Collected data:
Segment Open

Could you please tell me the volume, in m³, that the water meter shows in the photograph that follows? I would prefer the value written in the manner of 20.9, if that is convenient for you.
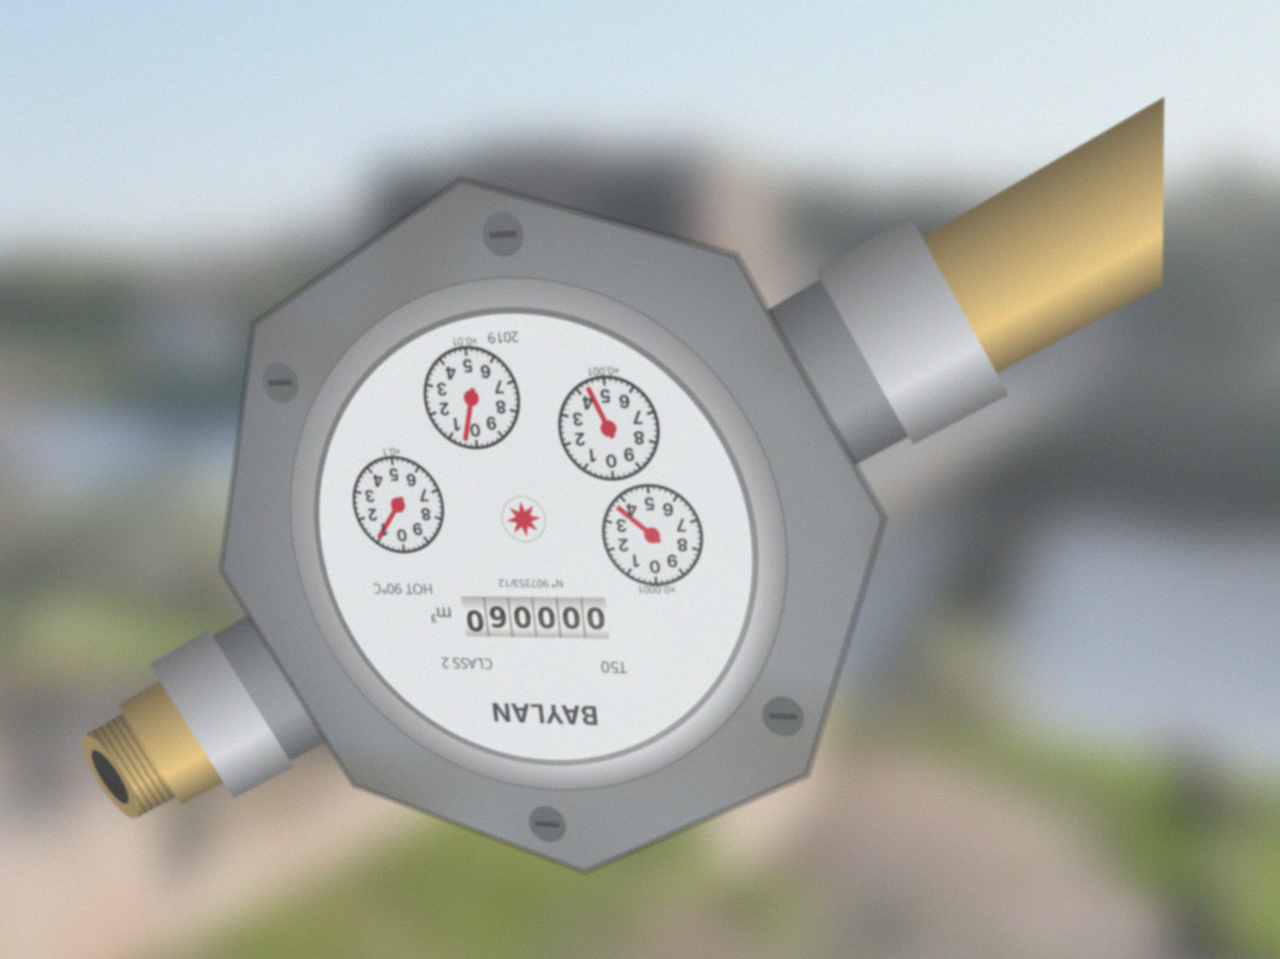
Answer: 60.1043
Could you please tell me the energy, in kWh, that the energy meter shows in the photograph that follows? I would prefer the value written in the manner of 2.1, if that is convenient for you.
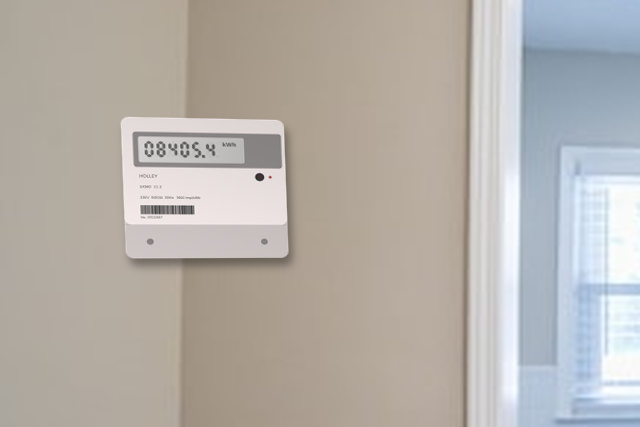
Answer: 8405.4
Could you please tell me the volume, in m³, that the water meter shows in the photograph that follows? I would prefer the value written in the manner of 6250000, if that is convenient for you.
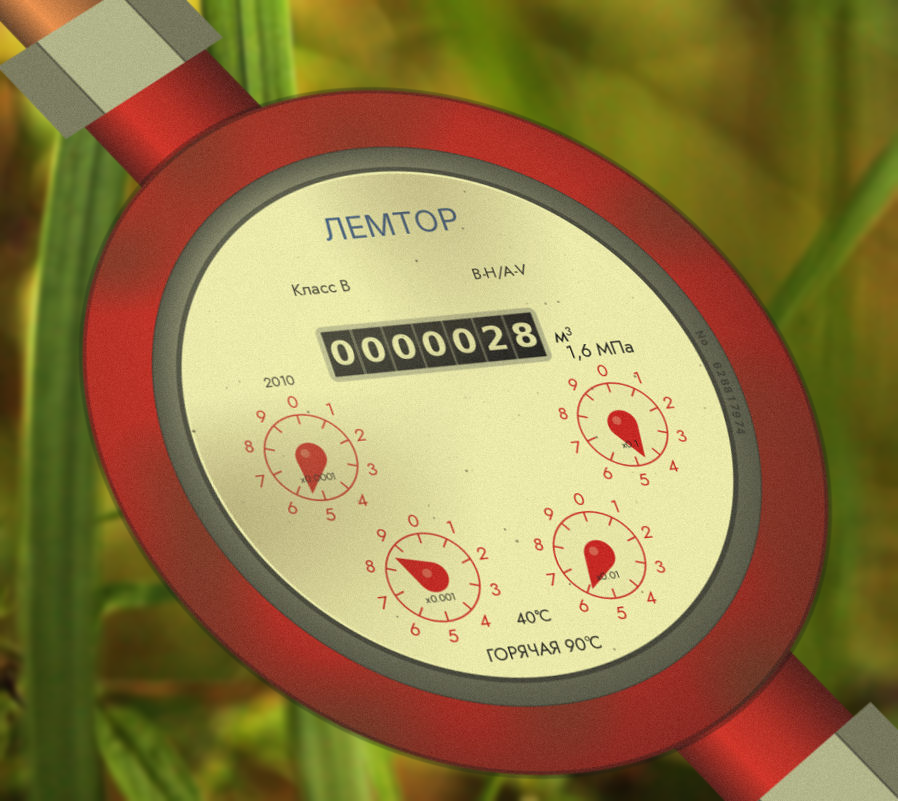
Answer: 28.4585
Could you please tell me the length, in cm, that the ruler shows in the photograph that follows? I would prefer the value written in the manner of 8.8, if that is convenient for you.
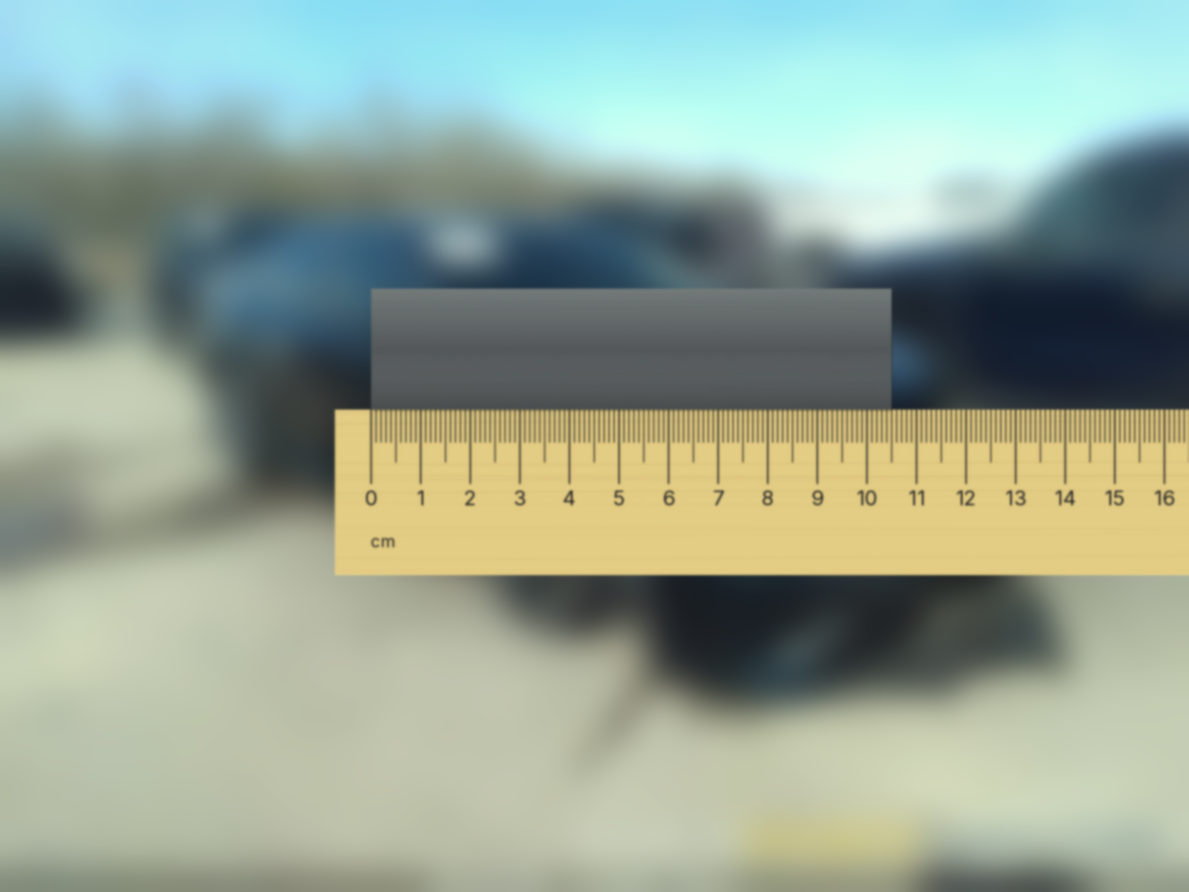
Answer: 10.5
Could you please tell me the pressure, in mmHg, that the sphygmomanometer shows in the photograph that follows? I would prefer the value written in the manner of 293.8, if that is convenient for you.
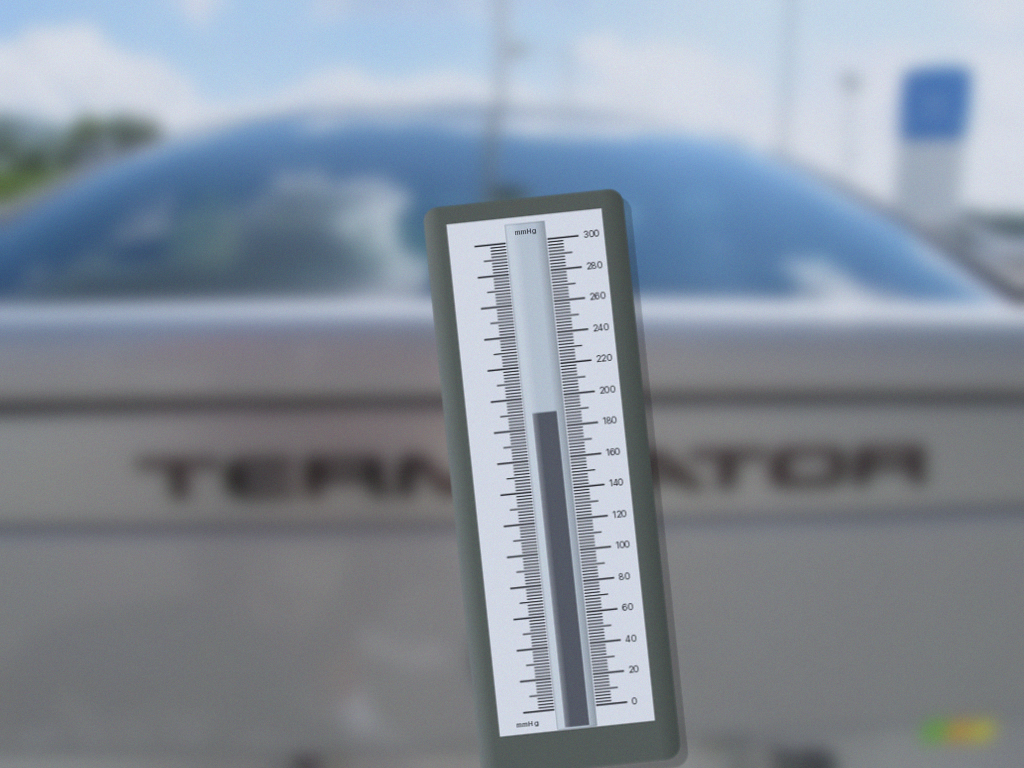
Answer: 190
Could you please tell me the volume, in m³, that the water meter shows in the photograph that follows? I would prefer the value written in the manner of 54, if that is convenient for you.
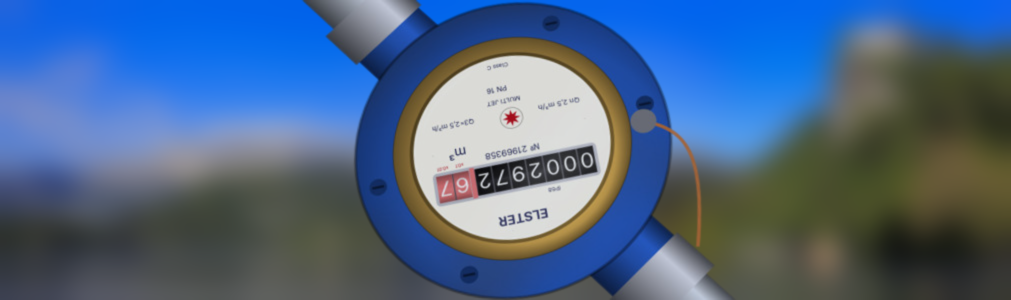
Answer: 2972.67
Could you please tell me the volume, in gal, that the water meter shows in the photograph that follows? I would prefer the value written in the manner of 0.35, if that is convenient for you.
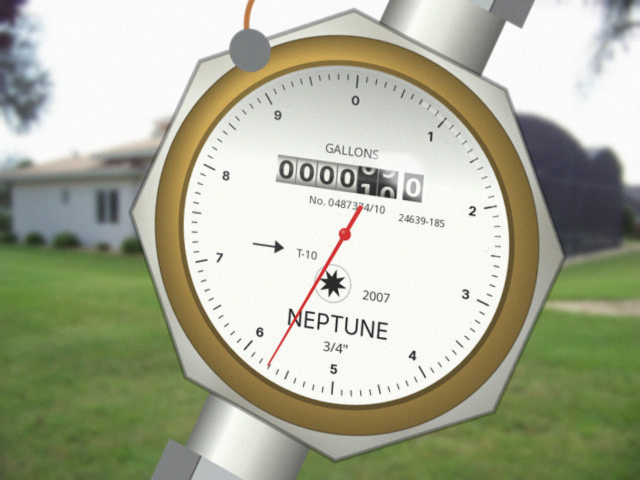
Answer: 95.7
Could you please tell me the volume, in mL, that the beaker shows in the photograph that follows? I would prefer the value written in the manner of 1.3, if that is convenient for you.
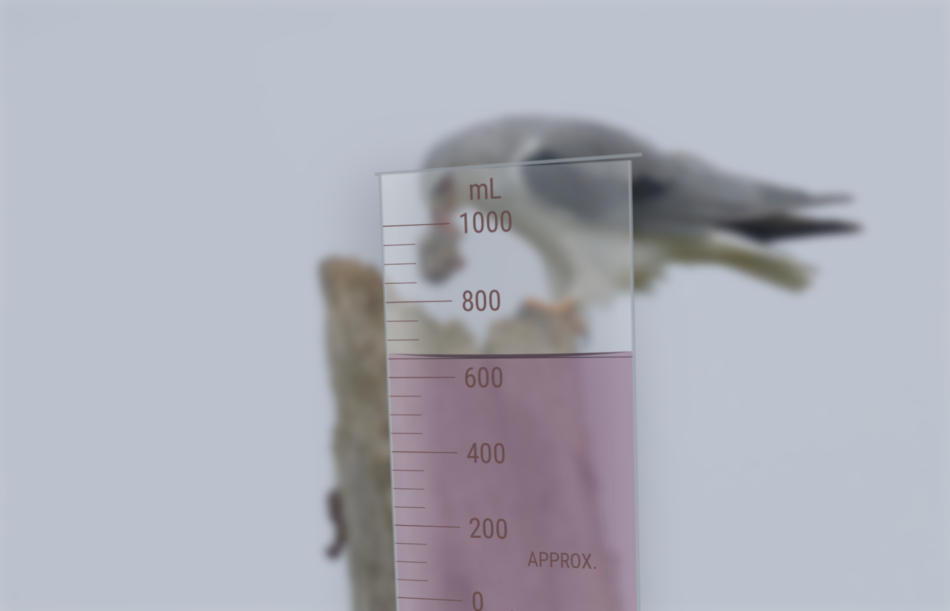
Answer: 650
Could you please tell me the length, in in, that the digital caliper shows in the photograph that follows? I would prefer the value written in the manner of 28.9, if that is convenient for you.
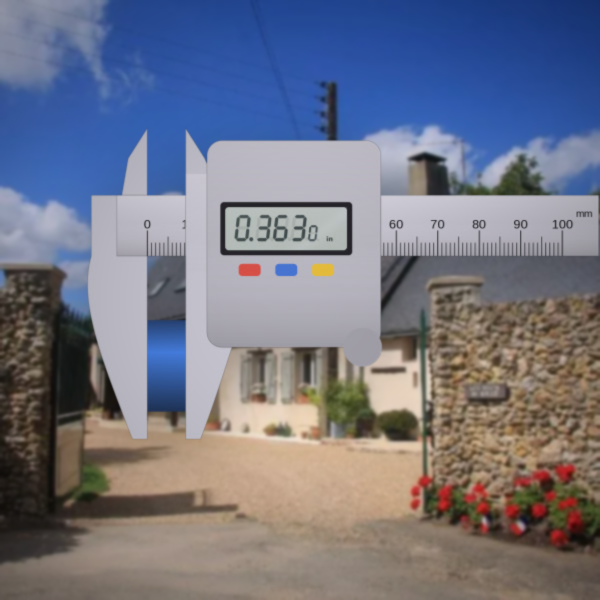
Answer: 0.3630
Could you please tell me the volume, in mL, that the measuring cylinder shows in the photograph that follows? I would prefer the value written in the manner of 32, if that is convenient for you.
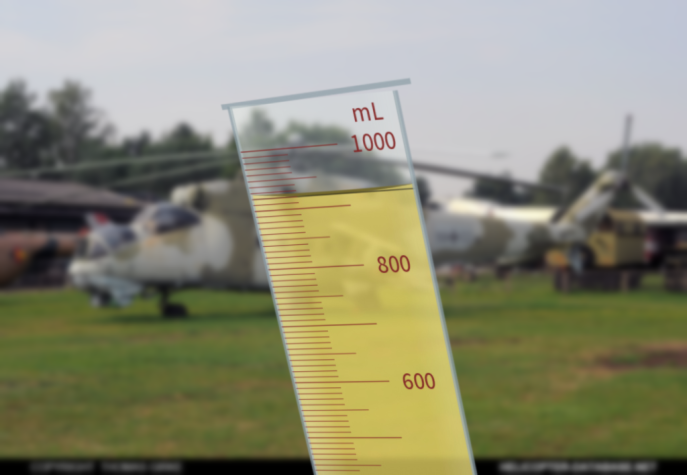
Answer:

Segment Closed

Exercise requirements: Copy out the records above word for word, omitting the picture lines.

Response:
Could you please tell me the volume, in m³, that the water meter shows in the photograph that follows? I would prefer the value written in the manner of 20.9, if that is convenient for you.
Answer: 60.1043
Could you please tell me the energy, in kWh, that the energy meter shows in the photograph that follows? I would prefer the value written in the manner of 2.1, if that is convenient for you.
Answer: 8405.4
Could you please tell me the volume, in m³, that the water meter shows in the photograph that follows? I would prefer the value written in the manner of 6250000, if that is convenient for you.
Answer: 28.4585
Could you please tell me the length, in cm, that the ruler shows in the photograph that follows? I would prefer the value written in the manner of 8.8, if that is convenient for you.
Answer: 10.5
Could you please tell me the pressure, in mmHg, that the sphygmomanometer shows in the photograph that follows? I would prefer the value written in the manner of 293.8, if that is convenient for you.
Answer: 190
Could you please tell me the volume, in m³, that the water meter shows in the photograph that follows? I would prefer the value written in the manner of 54, if that is convenient for you.
Answer: 2972.67
Could you please tell me the volume, in gal, that the water meter shows in the photograph that follows? I would prefer the value written in the manner of 0.35, if that is convenient for you.
Answer: 95.7
Could you please tell me the volume, in mL, that the beaker shows in the photograph that follows? I would prefer the value written in the manner of 1.3, if that is convenient for you.
Answer: 650
Could you please tell me the length, in in, that the digital caliper shows in the photograph that follows? I would prefer the value written in the manner of 28.9, if that is convenient for you.
Answer: 0.3630
Could you please tell me the volume, in mL, that the measuring cylinder shows in the photograph that follows? I would prefer the value written in the manner of 32, if that is convenient for you.
Answer:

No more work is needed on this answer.